May 11, 2019
Performance standards are used in several ways: to gain FDA approval, to make marketing claims, and to test assays after release for sale that are in routine use.
Using glucose meters as an example…
Endocrinologists, who care for people with diabetes, would be highly suited to writing standards. They are in a position to know the magnitude of error that will cause an incorrect treatment decision.
FDA would also be suited with statisticians, biochemists, and physicians.
Companies through their regulatory affairs people know their systems better than anyone, although one can argue that their main goal is to create a standard that is as least burdensome as possible.
So in the case of glucose meters, at least for the 2003 ISO 15197 standard, regulatory affairs people ran the show.
May 8, 2019
The article, “Getting More Information From Glucose Meter Evaluations” has just been published in the Journal of Diabetes Science and Technology.
Our article makes several points. In the ISO 15197 glucose meter standard (2013 edition), one is supposed to prepare a table showing the percentage of results in system accuracy within 5, 10, and 15 mg/dL. Our recommendation is to graph these results in a mountain plot – it is a perfect example of when a mountain plot should be used.
Now I must confess that until we prepared this paper, I had not read ISO 15197 (2013). But based on some reviewer comments, it was clear that I had to bite the bullet, send money to ISO and get the standard. Reading it was an eye opener. The accuracy requirement is:
95% within ± 15 mg/dL (< 100 mg/dL) and within ± 15% (> 100 mg/dL) and
99% within the A and B zones of an error grid
I knew this. But what I didn’t know until I read the standard is user error from the intended population is excluded from this accuracy protocol. Moreover, even the healthcare professionals performing this study could exclude any result if they thought they made an error. I can imagine how this might work: That result can’t be right…
In any case, as previously mentioned in this blog, in the section when users are tested, the requirement for 99% of the results to be within the A and B zones of an error grid was dropped.
In the section where results may be excluded, failure to obtain a result is listed since if there’s no result, you can’t get a difference from reference. But there’s no requirement for the percentage of times a result can be obtained.
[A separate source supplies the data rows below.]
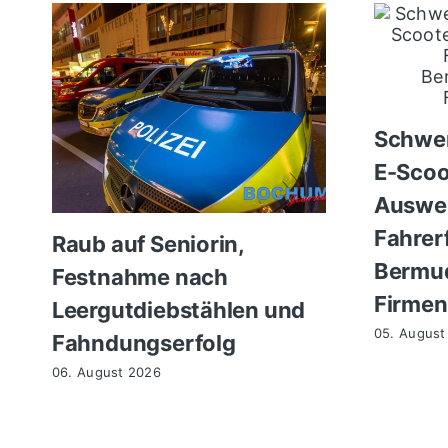
Schwer
E-Scoo
Auswe
Fahrer
Raub auf Seniorin,
Bermud
Festnahme nach
Firmen
Leergutdiebstählen und
05. August
Fahndungserfolg
06. August 2026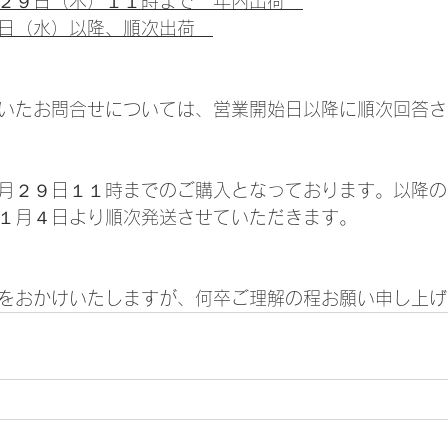
２９日（木）１１時まで　年内出荷　
日（水）以降、順次出荷　
いたお問合せについては、営業開始日以降に順次回答さ
月２９日１１時までのご購入となっております。以降の
１月４日より順次発送させていただきます。
をおかけいたしますが、何卒ご理解の程お願い申し上げ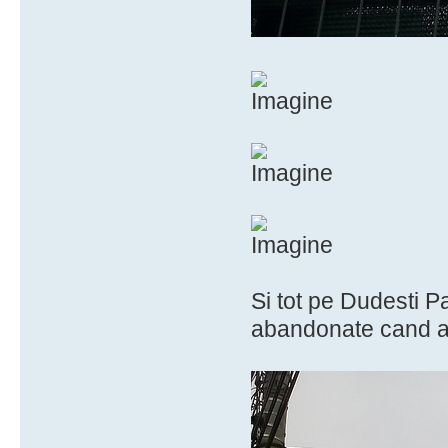
Si tot pe Dudesti P
abandonate cand a v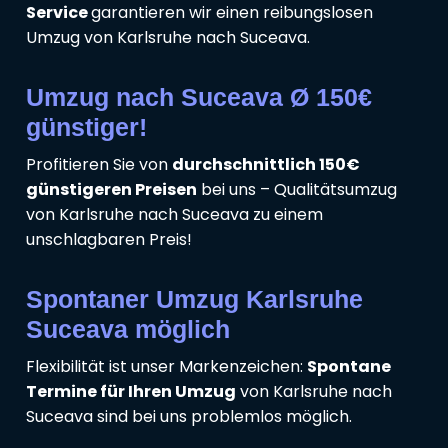
Service
garantieren wir einen reibungslosen
Umzug von Karlsruhe nach Suceava.
Umzug nach Suceava Ø 150€
günstiger!
Profitieren Sie von
durchschnittlich 150€
günstigeren Preisen
bei uns – Qualitätsumzug
von Karlsruhe nach Suceava zu einem
unschlagbaren Preis!
Spontaner Umzug Karlsruhe
Suceava möglich
Flexibilität ist unser Markenzeichen:
Spontane
Termine für Ihren Umzug
von Karlsruhe nach
Suceava sind bei uns problemlos möglich.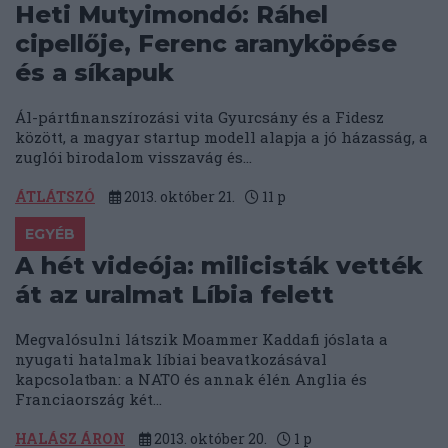
Heti Mutyimondó: Ráhel
cipellője, Ferenc aranyköpése
és a síkapuk
Ál-pártfinanszírozási vita Gyurcsány és a Fidesz
között, a magyar startup modell alapja a jó házasság, a
zuglói birodalom visszavág és...
ÁTLÁTSZÓ
2013. október 21.
11
p
EGYÉB
A hét videója: milicisták vették
át az uralmat Líbia felett
Megvalósulni látszik Moammer Kaddafi jóslata a
nyugati hatalmak líbiai beavatkozásával
kapcsolatban: a NATO és annak élén Anglia és
Franciaország két...
HALÁSZ ÁRON
2013. október 20.
1
p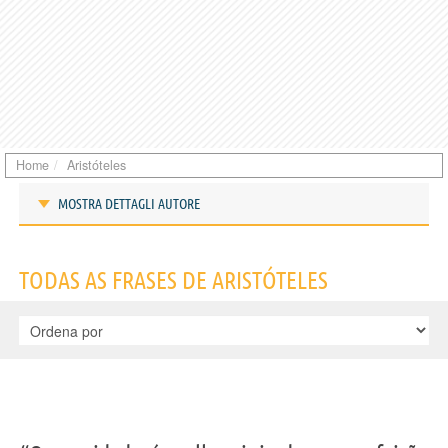
Home
Aristóteles
MOSTRA DETTAGLI AUTORE
Frases de Aristóteles
TODAS AS FRASES DE ARISTÓTELES
IDENTIKIT E DADOS PESSOAIS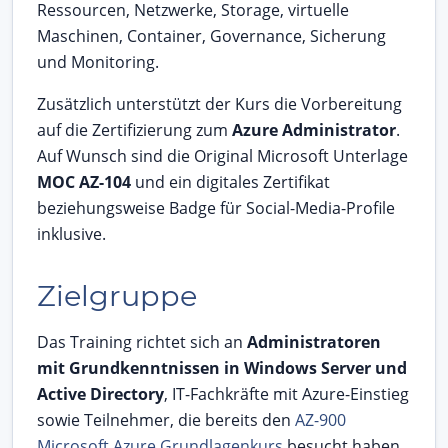
Ressourcen, Netzwerke, Storage, virtuelle
Maschinen, Container, Governance, Sicherung
und Monitoring.
Zusätzlich unterstützt der Kurs die Vorbereitung
auf die Zertifizierung zum
Azure Administrator
.
Auf Wunsch sind die Original Microsoft Unterlage
MOC AZ-104
und ein digitales Zertifikat
beziehungsweise Badge für Social-Media-Profile
inklusive.
Zielgruppe
Das Training richtet sich an
Administratoren
mit Grundkenntnissen in Windows Server und
Active Directory
, IT-Fachkräfte mit Azure-Einstieg
sowie Teilnehmer, die bereits den
AZ-900
Microsoft Azure Grundlagenkurs
besucht haben.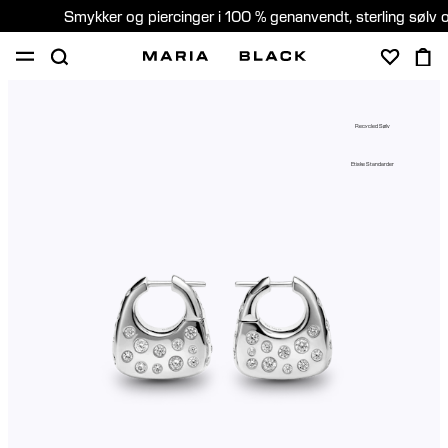
Smykker og piercinger i 100 % genanvendt, sterling sølv 
SHOP
GAVER
PIERCING
OM
Recycled Sølv
PIERCING KONSULTATION
Etiske Standarder
Denmark (Dansk)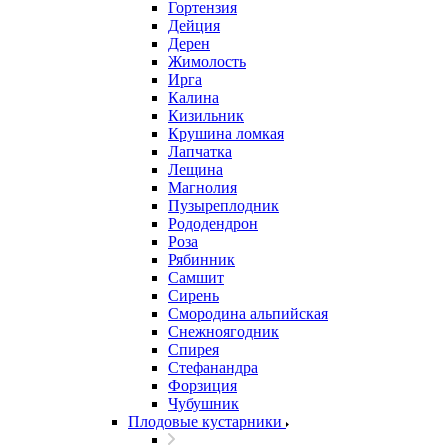
Гортензия
Дейция
Дерен
Жимолость
Ирга
Калина
Кизильник
Крушина ломкая
Лапчатка
Лещина
Магнолия
Пузыреплодник
Рододендрон
Роза
Рябинник
Самшит
Сирень
Смородина альпийская
Снежноягодник
Спирея
Стефанандра
Форзиция
Чубушник
Плодовые кустарники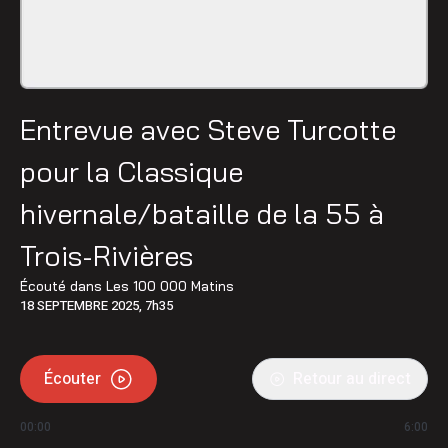
Entrevue avec Steve Turcotte
pour la Classique
hivernale/bataille de la 55 à
Trois-Rivières
Écouté dans
Les 100 000 Matins
18 SEPTEMBRE 2025, 7h35
Écouter
Retour au direct
00:00
6:00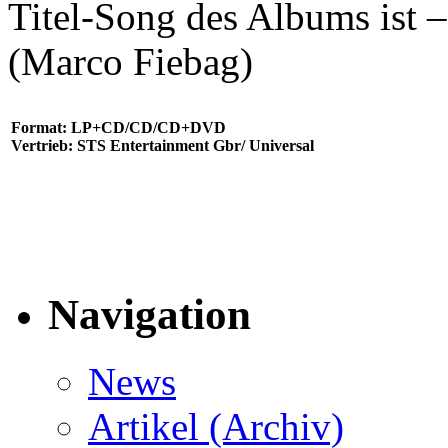
Titel-Song des Albums ist
(Marco Fiebag)
Format: LP+CD/CD/CD+DVD
Vertrieb: STS Entertainment Gbr/ Universal
Navigation
News
Artikel (Archiv)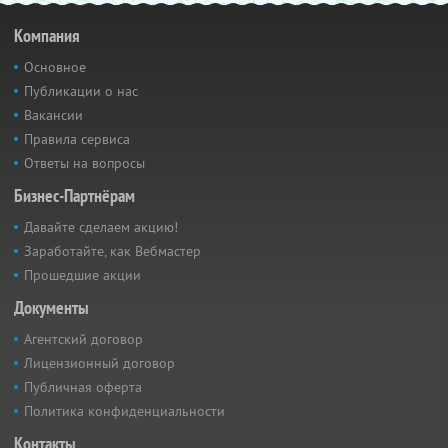
Компания
Основное
Публикации о нас
Вакансии
Правила сервиса
Ответы на вопросы
Бизнес-Партнёрам
Давайте сделаем акцию!
Заработайте, как Вебмастер
Прошедшие акции
Документы
Агентский договор
Лицензионный договор
Публичная оферта
Политика конфиденциальности
Контакты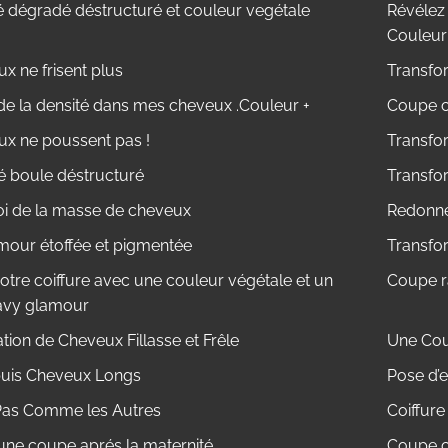
é dégradé déstructuré et couleur vegétale
Révélez 
Couleur
x ne frisent plus
Transfo
de la densité dans mes cheveux .Couleur +
Coupe ch
x ne poussent pas !
Transfo
 boule déstructuré
Transfo
i de la masse de cheveux
Redonner
our étoffée et pigmentée
Transfo
otre coiffure avec une couleur végétale et un
Coupe r
avy glamour
ion de Cheveux Fillasse et Frêle
Une Cou
uis Cheveux Longs
Pose d’e
Pas Comme les Autres
Coiffur
une coupe aprés la maternité .
Coupe c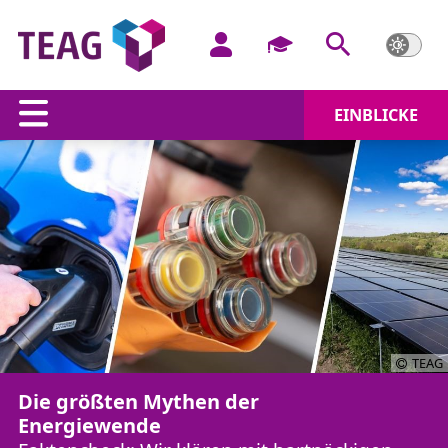
EINBLICKE
TEAG
Die größten Mythen der
Energiewende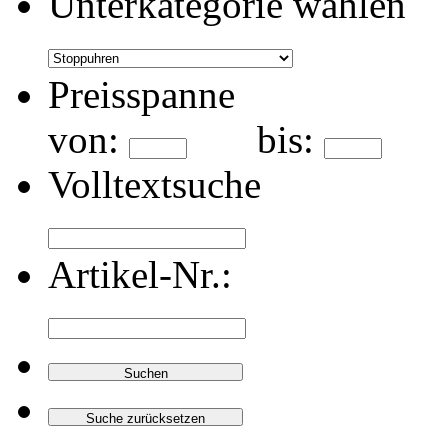
Unterkategorie wählen
Preisspanne
von:
bis:
Volltextsuche
Artikel-Nr.: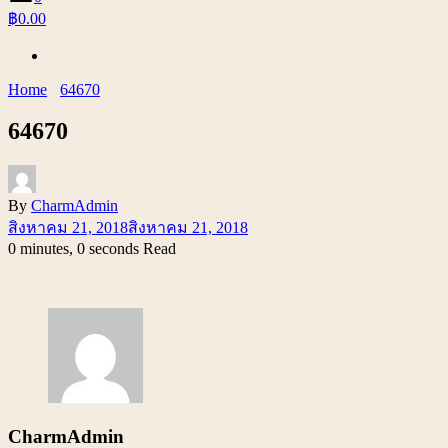
฿0.00
Home
64670
64670
By
CharmAdmin
สิงหาคม 21, 2018
สิงหาคม 21, 2018
0 minutes, 0 seconds Read
CharmAdmin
This is ironic since section 5 is devoted to reliability. How can you have a section on reliability without a failure rate metric?
March 23, 2019
A recent editorial disagrees with the proposed CLIA limits for HbA1c provided by CMS and CDC (The Need for Accuracy in Hemoglobin A1c Proficiency Testing: Why the Proposed CLIA Rule of 2019 Is a Step Backward) online in J Diabetes Science and Technology. The proposed CLIA limits are ± 10% – the NGSP limits are 5%, and the CAP limits 6%. Reading the Federal Register, I don’t understand the basis of the 10%.
This reminds me of another CMS decree in the early 2000s – Equivalent Quality Control. Under this program, a lab director could run quality control for 10 days as well as the automated internal quality checks and decide whether the two were equivalent. If the answer was yes, the frequency of quality control could be reduced to once a month. This made no sense!
February 13, 2019
I had occasion to read the ISO 15197:2013 standard about blood glucose meters Section 6.3.3 “minimum system accuracy performance criteria.”
Note that this accuracy requirement is what is typically cited as the accuracy requirement for glucose meters.
But the two Notes in this section say that testing meters with actual users is tested elsewhere in the document (section 8). Thus, because of the protocol used, the system accuracy estimate does not account for all errors since user errors are excluded. Hence, the system accuracy requirement is not the total error of the meter but rather a subset of total error.
Moreover, in the user test section, the acceptance goals are different from the system accuracy section!
Ok, I get it. The authors of the standard want to separate two major error sources: error from the instrument and reagents (the system error) and errors caused by users.
But there is no attempt to reconcile the two estimates. And if one considers the user test as a total error test, which is reasonable (e.g., it includes system accuracy and user error), then the percentage of results that must meet goals is 95%. The 99% requirement went poof.
February 13, 2019
I had occasion to read the ISO 15197:2013 standard about blood glucose meters and was struck by the words “minimum system accuracy performance criteria” (6.3.3).
This reminds me of the movie “Office Space”, where Jennifer Anniston, who plays a waitress, is being chastised for wearing just the minimum number of pieces of flair (buttons on her uniform). Sorry if you haven’t seen the movie.
Or when I participated in an earlier version of the CLSI method comparison standard EP9. The discussion at the time was to arrive at a minimum sample size. The A3 version says at least 40 samples should be run. I pointed out that 40 would become the default sample size.
Back to glucose meters. No one will report that they have met the minimum accuracy requirements. They will always report they have exceeded the accuracy requirements.
December 24, 2018
The article Reducing Glucose Meter Adverse Events by Using Reliability Growth With the FDA MAUDE Database is now online and here.
Previous blog entries have mentioned the MAUDE database. The proposal is for manufacturers to use reliability growth to reduce glucose meter adverse events.